• Page text:
OUTER HOUSE, COURT OF SESSION

[2014] CSOH 126

 

P1206/12

OPINION OF LORD ARMSTRONG

In the petition

JB (AP)

Petitioner;

for

Judicial Review of a decision of the Secretary of State made on 18 November 2010 and intimated on 1 November 2012, and of a further decision dated 19 October 2012

Respondent:

Petitioner:  Carmichael, QC, Bryce; Drummond Miller LLP

Respondent:  McIlvride; Office of the Advocate General

14 August 2014

Introduction
[1]        The petitioner is a Nigerian national, born on 23 February 1991, who, when interviewed by the Immigration Advisory Service on 25 October 2010, claimed to be a victim of trafficking and forced prostitution, having been taken firstly from Nigeria to Italy and thereafter from Nigeria to the UK.  Her case turns on its own very particular facts.

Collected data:

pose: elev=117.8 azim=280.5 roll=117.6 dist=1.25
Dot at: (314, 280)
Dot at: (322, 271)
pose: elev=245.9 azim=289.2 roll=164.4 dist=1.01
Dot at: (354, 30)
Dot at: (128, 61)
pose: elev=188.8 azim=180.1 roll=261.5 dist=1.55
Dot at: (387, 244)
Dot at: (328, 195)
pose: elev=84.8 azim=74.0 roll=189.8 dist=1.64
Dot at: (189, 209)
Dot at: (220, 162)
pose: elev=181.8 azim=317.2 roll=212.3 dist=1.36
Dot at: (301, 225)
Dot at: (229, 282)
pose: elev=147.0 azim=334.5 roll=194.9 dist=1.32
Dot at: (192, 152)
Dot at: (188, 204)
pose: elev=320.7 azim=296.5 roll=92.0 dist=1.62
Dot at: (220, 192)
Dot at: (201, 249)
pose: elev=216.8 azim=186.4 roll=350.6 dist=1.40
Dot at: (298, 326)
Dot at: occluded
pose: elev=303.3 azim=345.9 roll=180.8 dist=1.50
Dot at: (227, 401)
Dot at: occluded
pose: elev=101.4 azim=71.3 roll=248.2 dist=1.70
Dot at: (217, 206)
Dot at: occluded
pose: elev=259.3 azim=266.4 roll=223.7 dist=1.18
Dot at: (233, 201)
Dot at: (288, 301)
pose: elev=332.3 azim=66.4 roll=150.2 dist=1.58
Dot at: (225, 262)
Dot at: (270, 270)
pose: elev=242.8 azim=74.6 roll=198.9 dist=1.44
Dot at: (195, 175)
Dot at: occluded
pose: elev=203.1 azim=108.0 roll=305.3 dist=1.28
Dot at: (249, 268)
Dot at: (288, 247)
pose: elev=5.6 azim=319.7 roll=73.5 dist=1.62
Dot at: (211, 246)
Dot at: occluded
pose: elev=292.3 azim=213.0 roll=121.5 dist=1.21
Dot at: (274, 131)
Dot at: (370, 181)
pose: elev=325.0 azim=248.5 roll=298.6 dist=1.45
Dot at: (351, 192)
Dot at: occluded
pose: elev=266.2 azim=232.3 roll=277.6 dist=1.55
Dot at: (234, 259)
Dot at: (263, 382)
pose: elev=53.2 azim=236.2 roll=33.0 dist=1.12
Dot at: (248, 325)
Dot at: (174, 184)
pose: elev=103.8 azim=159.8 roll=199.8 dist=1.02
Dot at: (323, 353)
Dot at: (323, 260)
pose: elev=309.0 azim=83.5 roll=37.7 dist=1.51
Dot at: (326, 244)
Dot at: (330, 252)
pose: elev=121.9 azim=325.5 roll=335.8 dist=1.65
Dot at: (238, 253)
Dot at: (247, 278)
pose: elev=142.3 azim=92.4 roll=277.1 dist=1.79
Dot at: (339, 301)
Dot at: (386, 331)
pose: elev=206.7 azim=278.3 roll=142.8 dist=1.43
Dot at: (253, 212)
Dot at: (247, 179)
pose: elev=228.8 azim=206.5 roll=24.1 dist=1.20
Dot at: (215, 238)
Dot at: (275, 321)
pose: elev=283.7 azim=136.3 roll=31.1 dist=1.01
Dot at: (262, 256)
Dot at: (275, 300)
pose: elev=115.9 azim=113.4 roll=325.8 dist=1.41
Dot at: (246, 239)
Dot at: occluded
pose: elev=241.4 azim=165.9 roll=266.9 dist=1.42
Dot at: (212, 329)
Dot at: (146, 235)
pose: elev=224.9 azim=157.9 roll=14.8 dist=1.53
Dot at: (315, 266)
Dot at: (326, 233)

• Requirements: Reproduce the passage of the court opinion word for word, starting with "Judicial Review of" and going on through "very particular facts.".

• Solution to the exercise:
Judicial Review of a decision of the Secretary of State made on 18 November 2010 and intimated on 1 November 2012, and of a further decision dated 19 October 2012

Respondent:

Petitioner:  Carmichael, QC, Bryce; Drummond Miller LLP

Respondent:  McIlvride; Office of the Advocate General

14 August 2014

Introduction
[1]        The petitioner is a Nigerian national, born on 23 February 1991, who, when interviewed by the Immigration Advisory Service on 25 October 2010, claimed to be a victim of trafficking and forced prostitution, having been taken firstly from Nigeria to Italy and thereafter from Nigeria to the UK.  Her case turns on its own very particular facts.